Será que a monarquia marroquina desconhece as atividades subversivas que a Mossad tem vindo a realizar há décadas nas províncias do Amazigh e que poderão desestabilizar o Reino, ou mesmo desmembrá-lo?

É sobre este último ponto que o romance "Mossad's takeover of Tinghir" se centra. Deixem-me lembrar-vos que se trata de uma ficção, mas particularmente realista.

Como sempre, os agentes sionistas avançam mascarados. Neste caso, estão escondidos atrás de uma iniciativa da UNESCO, cujo presidente é a filha de André Azoulay, conselheiro do rei. A organização internacional oferece-se para ajudar a desenvolver a província de Tinghir, em termos de turismo, finanças e comércio, na condição de que aos três sítios geridos por israelitas, cujos motivos são ditos filantrópicos, seja dada total liberdade de acção.

Há Victor, que reconstruiu uma sinagoga e gere um espaço cultural, onde introduz os jovens a outras religiões, especialmente a judaica, quando eles gostariam de mudar. Estes jovens aprendem a libertar-se de constrangimentos religiosos, comunitários e sexuais. Eles farão mesmo uma demonstração pública, durante uma cerimónia oficial, de uma celebração da tradição sionista que só os iniciados terão compreendido.

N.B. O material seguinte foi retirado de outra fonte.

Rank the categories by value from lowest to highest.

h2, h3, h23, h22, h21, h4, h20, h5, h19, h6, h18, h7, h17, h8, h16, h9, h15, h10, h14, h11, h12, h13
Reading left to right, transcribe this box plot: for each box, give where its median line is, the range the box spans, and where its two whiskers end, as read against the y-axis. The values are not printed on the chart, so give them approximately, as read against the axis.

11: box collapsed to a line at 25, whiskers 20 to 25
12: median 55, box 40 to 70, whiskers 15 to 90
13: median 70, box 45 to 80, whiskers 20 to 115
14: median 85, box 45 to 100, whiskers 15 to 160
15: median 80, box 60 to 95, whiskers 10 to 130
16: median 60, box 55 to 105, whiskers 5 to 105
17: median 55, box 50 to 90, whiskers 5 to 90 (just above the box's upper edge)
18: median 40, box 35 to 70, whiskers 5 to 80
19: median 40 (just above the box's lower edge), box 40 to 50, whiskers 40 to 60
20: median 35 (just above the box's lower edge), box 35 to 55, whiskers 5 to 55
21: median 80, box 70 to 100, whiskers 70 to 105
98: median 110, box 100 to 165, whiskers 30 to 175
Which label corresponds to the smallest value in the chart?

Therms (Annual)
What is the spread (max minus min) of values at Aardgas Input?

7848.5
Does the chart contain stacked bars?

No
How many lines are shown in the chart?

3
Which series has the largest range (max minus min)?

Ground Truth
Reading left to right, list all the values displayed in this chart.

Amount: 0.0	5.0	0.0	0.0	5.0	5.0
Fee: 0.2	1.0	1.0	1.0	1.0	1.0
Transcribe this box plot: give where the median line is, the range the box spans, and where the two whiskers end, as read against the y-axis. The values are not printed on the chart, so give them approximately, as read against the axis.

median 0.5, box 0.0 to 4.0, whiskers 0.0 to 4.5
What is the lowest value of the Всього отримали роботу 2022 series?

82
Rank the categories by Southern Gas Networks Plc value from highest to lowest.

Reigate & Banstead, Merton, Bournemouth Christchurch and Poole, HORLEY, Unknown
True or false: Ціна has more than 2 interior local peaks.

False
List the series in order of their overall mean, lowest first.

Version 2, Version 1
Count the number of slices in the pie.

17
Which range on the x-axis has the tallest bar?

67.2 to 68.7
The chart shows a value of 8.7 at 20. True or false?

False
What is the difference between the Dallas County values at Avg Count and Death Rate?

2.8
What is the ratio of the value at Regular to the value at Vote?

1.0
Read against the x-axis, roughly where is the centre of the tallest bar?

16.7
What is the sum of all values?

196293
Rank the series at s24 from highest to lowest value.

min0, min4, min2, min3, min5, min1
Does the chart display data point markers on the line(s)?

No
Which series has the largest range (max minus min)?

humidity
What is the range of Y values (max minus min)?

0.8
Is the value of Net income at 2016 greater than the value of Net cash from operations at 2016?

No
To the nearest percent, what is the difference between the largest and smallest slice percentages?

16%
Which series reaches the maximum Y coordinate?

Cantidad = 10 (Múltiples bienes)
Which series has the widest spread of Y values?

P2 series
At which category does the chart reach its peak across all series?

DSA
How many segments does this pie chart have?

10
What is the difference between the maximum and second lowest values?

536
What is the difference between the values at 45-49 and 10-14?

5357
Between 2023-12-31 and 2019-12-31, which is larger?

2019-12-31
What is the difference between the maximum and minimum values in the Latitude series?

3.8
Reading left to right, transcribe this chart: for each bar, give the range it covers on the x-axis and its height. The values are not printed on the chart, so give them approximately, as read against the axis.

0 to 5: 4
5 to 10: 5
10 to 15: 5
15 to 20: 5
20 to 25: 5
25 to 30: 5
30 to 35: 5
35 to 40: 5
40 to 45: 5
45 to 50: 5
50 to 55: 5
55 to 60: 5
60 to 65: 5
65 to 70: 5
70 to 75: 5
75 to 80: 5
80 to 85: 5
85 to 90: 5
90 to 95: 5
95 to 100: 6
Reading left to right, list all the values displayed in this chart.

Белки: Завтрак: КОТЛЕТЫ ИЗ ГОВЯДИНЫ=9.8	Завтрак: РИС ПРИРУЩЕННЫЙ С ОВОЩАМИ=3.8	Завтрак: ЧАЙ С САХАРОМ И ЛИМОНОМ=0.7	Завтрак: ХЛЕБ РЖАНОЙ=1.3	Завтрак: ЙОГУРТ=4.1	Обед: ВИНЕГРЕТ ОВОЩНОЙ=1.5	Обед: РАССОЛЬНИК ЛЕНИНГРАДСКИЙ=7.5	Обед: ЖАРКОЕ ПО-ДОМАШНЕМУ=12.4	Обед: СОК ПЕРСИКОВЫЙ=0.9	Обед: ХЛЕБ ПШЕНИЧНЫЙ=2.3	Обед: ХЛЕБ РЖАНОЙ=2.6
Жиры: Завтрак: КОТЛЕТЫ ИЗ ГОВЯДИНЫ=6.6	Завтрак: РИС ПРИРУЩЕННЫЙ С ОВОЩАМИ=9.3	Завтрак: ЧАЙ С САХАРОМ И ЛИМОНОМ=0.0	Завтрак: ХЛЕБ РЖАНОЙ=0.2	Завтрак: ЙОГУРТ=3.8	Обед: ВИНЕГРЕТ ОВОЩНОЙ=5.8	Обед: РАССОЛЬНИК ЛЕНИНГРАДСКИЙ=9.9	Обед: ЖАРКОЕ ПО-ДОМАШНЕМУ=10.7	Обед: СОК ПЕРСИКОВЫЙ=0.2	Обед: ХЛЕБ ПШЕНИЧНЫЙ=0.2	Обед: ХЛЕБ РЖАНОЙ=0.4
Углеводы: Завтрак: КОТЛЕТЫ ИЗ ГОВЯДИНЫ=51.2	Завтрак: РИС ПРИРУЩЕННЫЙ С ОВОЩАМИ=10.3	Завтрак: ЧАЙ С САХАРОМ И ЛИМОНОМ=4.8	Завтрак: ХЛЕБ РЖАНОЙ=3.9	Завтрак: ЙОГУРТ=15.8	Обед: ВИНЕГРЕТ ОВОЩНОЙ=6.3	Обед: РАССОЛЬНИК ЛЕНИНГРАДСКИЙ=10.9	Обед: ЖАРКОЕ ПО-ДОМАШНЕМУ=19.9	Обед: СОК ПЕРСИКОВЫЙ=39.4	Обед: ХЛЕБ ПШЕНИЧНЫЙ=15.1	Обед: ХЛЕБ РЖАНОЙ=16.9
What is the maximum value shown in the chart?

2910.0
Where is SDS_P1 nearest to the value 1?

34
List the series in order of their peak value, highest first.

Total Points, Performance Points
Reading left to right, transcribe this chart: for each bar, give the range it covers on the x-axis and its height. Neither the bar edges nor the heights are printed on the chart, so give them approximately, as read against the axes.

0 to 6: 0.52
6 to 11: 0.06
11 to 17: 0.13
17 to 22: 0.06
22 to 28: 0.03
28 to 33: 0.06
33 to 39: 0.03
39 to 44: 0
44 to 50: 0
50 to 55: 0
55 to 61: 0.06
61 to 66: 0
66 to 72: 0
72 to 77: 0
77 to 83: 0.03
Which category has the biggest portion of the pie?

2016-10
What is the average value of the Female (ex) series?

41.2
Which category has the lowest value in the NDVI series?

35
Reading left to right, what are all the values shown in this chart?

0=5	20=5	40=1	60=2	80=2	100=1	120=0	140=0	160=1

Há o rabino Pinto e os seus seguidores, seguidores da seita ultra Habad, um ramo da Mossad em vários países. O grupo dirige o principal local de peregrinação judaica pelo qual passam os grupos israelitas. Alcança quilómetros de distância, proporcionando aos jovens do país cuidados básicos de saúde, educação correctiva e formação espiritual.

Finalmente, há Meir, um agrónomo com a aparência de um oficial, que dirige um vasto bosque de palmeiras com a sua pequena tropa da mesma doença. Há cerca de vinte jovens amazighs que aí são permanentemente treinados nos campos ideológico, de segurança e de inteligência. Alguns deles provêm de outros países do Magrebe.

O romance estabelece as ligações entre estes locais na província de Tinghir com o Moshe Dayan Center em Israel, o CRIF em Paris, um funcionário do qual mantém relações frutuosas com o Congresso Mundial do Amazigh, a UNESCO e o conselheiro do rei, e a principal revista marroquina francófona, Tel Quel.

A Mossad tem assim bastantes alavancas neste vasto mundo Amazigh para agir no momento apropriado, no interesse de Israel.